The bill states that the funding should be used for “watershed restoration and flood mitigation grants to restore, mitigate, and protect stream channels and riparian areas susceptible to flood hazards and sediment erosion and deposition after wildfire.” The bill further states, “the Board shall expend up to five hundred thousand dollars by December 31, 2022 for a statewide watershed analysis to investigate susceptibility of life, safety, infrastructure and water supplies to wildfire impacts.” 

The study will:

  • Define and identify post-wildfire hazards that threaten life safety, property, infrastructure, and water supplies.
  • Identify the elements of an effective education and communication program that relays the findings, action items, and tools of the assessment. 
  • Encourage the use of planning and land management actions to protect the health and resilience of watersheds, wetlands, and stream corridors as a strategy to reduce susceptibility to hazards following wildfires. 
  • Advance a watershed and landscape scale approach to planning and recovery.

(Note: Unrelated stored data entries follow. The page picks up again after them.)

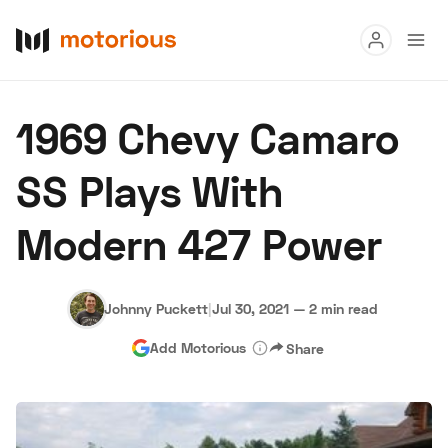
Read
1969 Chevy Camaro
Buy
SS Plays With
Research
Modern 427 Power
Auctions
Johnny Puckett
|
Jul 30, 2021
—
2 min read
About Us
Become a Dealer
Speed Digital
Add Motorious
Share
Hagerty Classic Car Insurance
Terms
Privacy
Cookies
Advertise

Wildfire Ready Watersheds will have a two-part focus: a statewide susceptibility analysis and the development of a framework that communities can use to perform watershed scale planning to address post fire hazards. The susceptibility analysis will be phased as data collection, data development, analysis, mapping, and reporting. This effort will rely on existing statewide datasets for wildfire risk, critical water supplies, populations at risk, and other infrastructure layers. The identification of post fire hazards using a combination of existing hazard mapping, geologic and topographic data, and other related information to determine potential impacts on values at risk will be evaluated and mapped. Staff will employ a targeted approach to collaboration to identify datasets and other relevant information.  

The framework will further describe and provide guidance on how to refine the susceptibility evaluations for local communities to utilize at watershed scales. It will serve as a guide for best planning practices in advance of a wildfire and will also support post-fire mitigation strategies. This includes data collection, permitting and compliance, stakeholder development, engineering/modeling, design, and construction. Design and construction will include project types that can be implemented before and after wildfire. Most projects implemented after a fire are for immediate protection of life, property, and water supplies. Projects constructed before fire provide the same or similar protections while also addressing multiple objectives in watershed health and water supply protection. Regardless of the timing, most implementation strategies will involve a mosaic of different project types employed across the wildfire risk (or burned) landscape.